As for Noah, the last time i saw him is when we had dinner with his parents yesterday. Every day i was struggling to tell him that Bose and i kissed. I couldn't bare to think how hurt it would make him. To bury the guilt, i told myself that my kiss with Bose didn't mean anything, it was for a quick second. Also atoms never touch each other and since we're made of atoms we've never touched anything in our entire lives, so no I didn't really kiss Bose. I was saying that stupid thing Miles always said when we were younger and he would pull my hair and i would run to our parents crying. But unfortunately for me, i couldn't run to Mommy and Daddy anymore.

I was a horrible person. I was letting down the person i loved the most once again. Noah deserved so much better. I had to be the world's saddest bride. I wondered if Bose was coming today, frankly, i think it'd be best if he didn't. It would be too much for me.

Bose and i could never be just friends, but we also could never be together. So much has happened and we were back to square one. We'd only end up hurting each other again. But wasn't it worse because we were also hurting other partners we would let into our lives, knowing we'd never love them like we loved each other. I'd never love Noah like i love Bose, i admit that, yet i would have to learn. Just because i didn't love him like Bose doesn't mean i didn't love him at all. I looked away from myself when i saw how miserable i looked, i couldn't risk crying, even though it's what i wanted to do most.

I stood up careful not to step on my dress and walk over to the nightstand reaching into my purse for my phone. I needed to find anything that reminded me of why i was marrying Noah and told me i was making the right decision. Turns out Noah had texted me.
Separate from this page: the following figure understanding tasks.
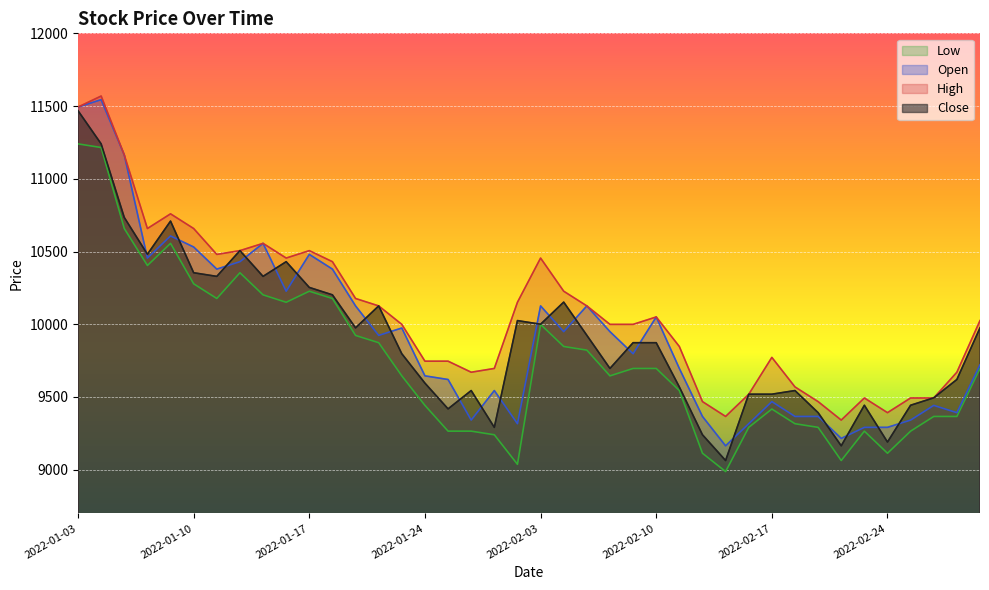

Reading left to right, extract all data points from this chart.

Close: 11468	11240	10734	10481	10709	10354	10329	10506	10329	10430	10253	10202	9975	10126	9797	9595	9418	9544	9291	10025	10000	10152	9924	9696	9873	9873	9569	9240	9063	9519	9519	9544	9392	9164	9443	9190	9443	9494	9620	9975
Open: 11493	11544	11164	10455	10607	10531	10379	10430	10556	10227	10480	10379	10126	9923	9974	9645	9620	9341	9544	9316	10126	9949	10126	9949	9797	10050	9696	9366	9164	9316	9468	9366	9366	9215	9291	9291	9341	9442	9392	9721
High: 11493	11569	11164	10658	10759	10658	10480	10506	10556	10455	10506	10430	10177	10126	9999	9746	9746	9670	9696	10151	10455	10227	10126	9999	9999	10050	9847	9468	9366	9518	9772	9569	9468	9341	9493	9392	9493	9493	9670	10025
Low: 11240	11215	10658	10404	10556	10278	10177	10354	10202	10151	10227	10177	9923	9873	9645	9442	9265	9265	9240	9037	9999	9847	9822	9645	9696	9696	9544	9113	8987	9291	9417	9316	9291	9063	9265	9113	9265	9366	9366	9696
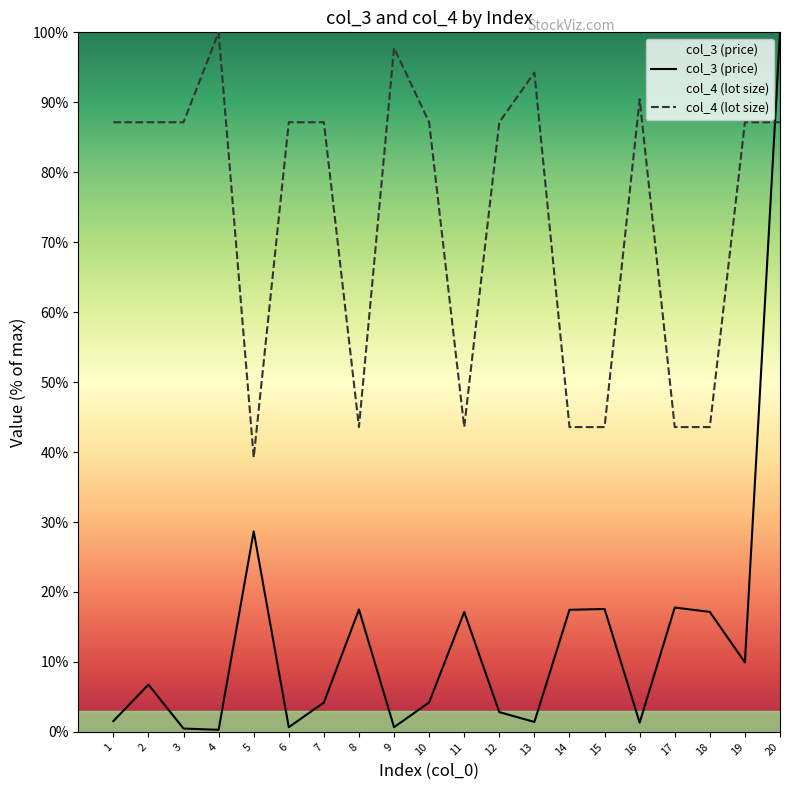

The value of col_4 at 18 is 43.6. True or false?

True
N: I know I'm not supposed to be in contact with you the day of until the ceremony but I'm very nervous because i know you're going to look phenomenal.

I felt less anxious reading his message and a small smile appeared on my face. When Noah and i met i was at a very low point, feelings-wise, yet he managed to be the first person that made me truly smile again. For a long time, he was the only person in color to me. 

But i still betrayed him

M: I kissed Bose....

I started to type and my finger hovered over the sent button. It was guilt eating at me again, however i untyped it and wrote. 'I love you' with a red heart, instead.

I closed the app and started scrolling through my photos again when i heard the door open, I didn't look up because i assumed it was just Chapa or my Mom coming to check up on me. 

"Wow..." I heard an awh whispered. When i recognized the voice i felt my blood run cold. I quickly snapped my head up and saw Bose at the door, suit and tie, starting at me in utter admiration.